Concern over industry readiness to meet the track and trace requirements has been an ongoing issue, prompting the FDA to delay the implementation date several times. Even after finalizing last month’s implementation date, the FDA is issuing some exemptions for those still facing issues with exchanging electronic tracing data, with new deadlines extending into 2025.
Drug distribution company Cencora has been preparing for the DSCSA for the past decade, Matt Sample, SVP of manufacturer and replenishment operations, and Gregg Gorniak, VP of manufacturer operations and data services, told Supply Chain Dive.
The drug distributor, which works with both independent pharmacies and large health systems, is helping manufacturing trading partners comply with the law by offering feedback on DSCSA data exchanges regarding the movement of pharmaceutical products. Cencora is also making efforts to ensure that all partners are exchanging DSCSA data ahead of the 2025 deadlines for companies with exemptions.
Currently, all of Cencora’s distribution centers are active and capturing inbound and outbound data, and the healthcare company is already receiving more than 90% of data from its manufacturers. While that data may not be 100% “clean” — a trend Sample and Gorniak said is industry-wide — they suggest the time before an exemption deadline can be used to resolve quality and data issues to avoid having to halt products from moving to the next step in the supply chain.
Supporting compliance
In the days leading up to the initial Nov. 27 deadline, Cencora was focused on helping non-compliant manufacturers determine what they needed to do to qualify for the exemptions announced in October.
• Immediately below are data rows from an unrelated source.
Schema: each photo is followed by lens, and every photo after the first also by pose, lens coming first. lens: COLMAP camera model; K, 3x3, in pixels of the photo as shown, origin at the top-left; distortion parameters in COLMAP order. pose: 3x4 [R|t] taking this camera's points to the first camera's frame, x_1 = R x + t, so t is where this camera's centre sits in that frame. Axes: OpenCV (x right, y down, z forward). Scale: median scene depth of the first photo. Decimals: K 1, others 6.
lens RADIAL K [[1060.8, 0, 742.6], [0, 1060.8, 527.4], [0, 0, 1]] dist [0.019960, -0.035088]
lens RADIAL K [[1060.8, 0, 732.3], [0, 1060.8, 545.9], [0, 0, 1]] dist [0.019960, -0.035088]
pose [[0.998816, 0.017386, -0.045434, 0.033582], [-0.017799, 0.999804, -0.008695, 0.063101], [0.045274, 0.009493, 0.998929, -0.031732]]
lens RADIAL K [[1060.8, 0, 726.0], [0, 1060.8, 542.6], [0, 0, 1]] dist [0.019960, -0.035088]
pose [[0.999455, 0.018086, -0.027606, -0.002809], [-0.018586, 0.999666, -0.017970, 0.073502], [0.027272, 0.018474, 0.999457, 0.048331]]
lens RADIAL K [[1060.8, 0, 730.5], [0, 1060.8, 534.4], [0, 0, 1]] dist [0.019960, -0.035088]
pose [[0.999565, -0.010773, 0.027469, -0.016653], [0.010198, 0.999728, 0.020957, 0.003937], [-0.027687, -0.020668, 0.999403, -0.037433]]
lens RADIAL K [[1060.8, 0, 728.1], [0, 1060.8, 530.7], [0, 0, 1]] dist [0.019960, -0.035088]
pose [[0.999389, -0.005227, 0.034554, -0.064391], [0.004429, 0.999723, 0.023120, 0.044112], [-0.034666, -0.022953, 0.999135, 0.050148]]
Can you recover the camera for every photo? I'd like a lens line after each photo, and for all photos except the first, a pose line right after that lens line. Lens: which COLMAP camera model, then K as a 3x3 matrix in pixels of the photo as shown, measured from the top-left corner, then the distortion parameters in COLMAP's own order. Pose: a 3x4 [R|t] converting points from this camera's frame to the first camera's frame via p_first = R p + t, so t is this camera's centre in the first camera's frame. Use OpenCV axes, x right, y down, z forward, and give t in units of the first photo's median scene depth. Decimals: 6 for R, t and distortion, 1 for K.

Most trading partners have taken steps to meet the implementation deadline, with less than 10% of companies estimated to have not made any progress, according to Sample and Gorniak. If a non-compliant partner showed they made efforts to qualify for a waiver, exception or exemption by Nov. 27, they still received the exemption.
“Given the way the FDA’s exemptions are written, we expect all trading partners to qualify for the exemption,” they said.
In the meantime, Cencora sees the eligible exemptions as an “opportunity to further refine our processes around serialized data sharing across the supply chain.”
However, manufacturers lacking specific processes or teams in place to manage exemptions may face issues.
To help mitigate further challenges, Cencora said it is helping customers understand what exemptions and dates are applicable to their company to ensure their drug products keep moving.
“We’re also walking our downstream dispensing customers through a new added step in the returns process to capture the Standardized Numerical Identifier (SNI), ensuring the serialized data of the returned product matches the account and invoice of the original shipment,” Sample and Gorniak said.
While new exemptions will delay the returns process step until 2025, Cencora will keep customers informed of any deadline updates.
“In the meantime, we’re recommending returning products to the distributor from whom they were purchased to refine DSCSA reports and ensure a smoother process when the new step is implemented,” they added.
What now?
Full implementation of the DSCSA has been a long time coming. As eligible drugmakers and distributors prepare for the 2025 deadlines, Sample and Gorniak said that manufacturers should continue to test and validate their current systems and establish risk management plans in case there are any possible disruptions or informational gaps.
The interim time period should also be used to “refine existing processes, adapt standard operating procedures (SOPs) and practice with the DSCSA reporting and returns,” while hospitals and health systems can work to eliminate any errors and exemptions.
“They, too, should be focused on establishing proper SOPs for specific issues including receiving a product with missing data, identifying a suspect product and reaching out to distributors to start an investigation,” according to Sample and Gorniak.
They added that manufacturers must also be ready to use specified global location numbers to track shipments, invoices and payments for drug products.
“There was a lot of work over the last two years getting these GLNs assigned for all of these locations, and in some cases, duplicates were created, so now we’re continuing to help our customers tidy those up and ensure that everyone’s systems match,” Sample and Gorniak said.